# Mikes DUI Blueberry BBQ Sauce



## vwdubfreak (Feb 22, 2012)

Thought I'd post up my sauce that I whipped up, some credit goes to buster’s blueberry sauce recipe too!

You'll need

2qts of blueberries (about 3lbs)

1 large bell pepper- chopped

1 medium onion (yellow or white)- chopped

1 or 2 jalapenos (deseeded)

2 lemons (squeezed, juice)

5 stalks celery- chopped

1 large carrot- chopped

Put above in a food processor or blender and puree, if berries are froze make sure they are thawed before you blend.

Add blended items to sauce pan and then add 1qt of water and bring to a boil for 10 minutes then reduce heat to low.

Add following 

1 1/2 teaspoon salt

2 teaspoon pepper

2 teaspoon cinnamon

1 teaspoon ground ginger powder

1 clove of ground garlic

1 teaspoon fresh ground ginger

1 teaspoon celery seeds

1/8 cup franks red hot sauce (can adjust for more or less heat)

1 cup Jack Daniels

1/2 cup honey

3/4 cup molasses

1 ½ cup dark brown sugar (I used about 2 cups to get it nice a sweet, I'll use this on pork)

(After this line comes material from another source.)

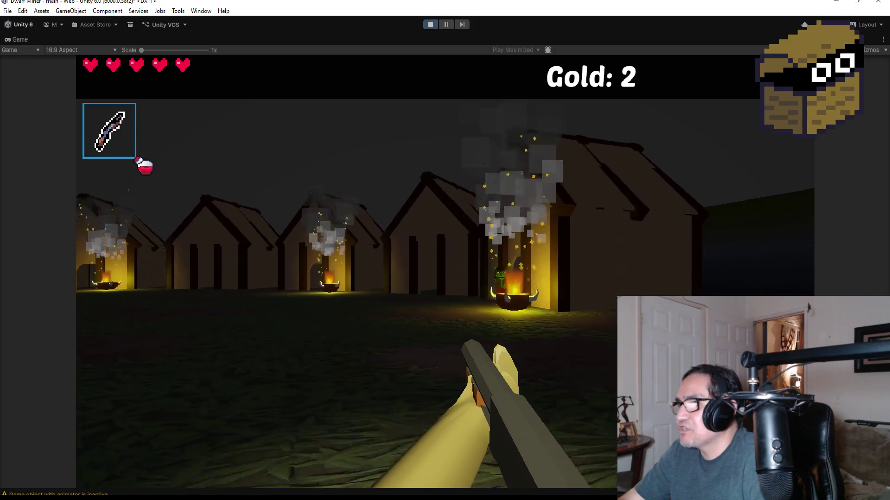
pyautogui.click(446, 250)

Cook for about 3-4 hours on low heat till it thickens, If you aren't going to can it you can use some corn starch to thicken it up a bit.


----------



## vwdubfreak (Feb 22, 2012)

Steamy pic...


----------



## smokinhusker (Feb 22, 2012)

That sounds quite interesting and good. What do you serve it on?


----------



## vwdubfreak (Feb 22, 2012)

Pork or beef.

Chicken, was too sweet.

I have a pork shoulder getting ready to be dropped in the MES.


----------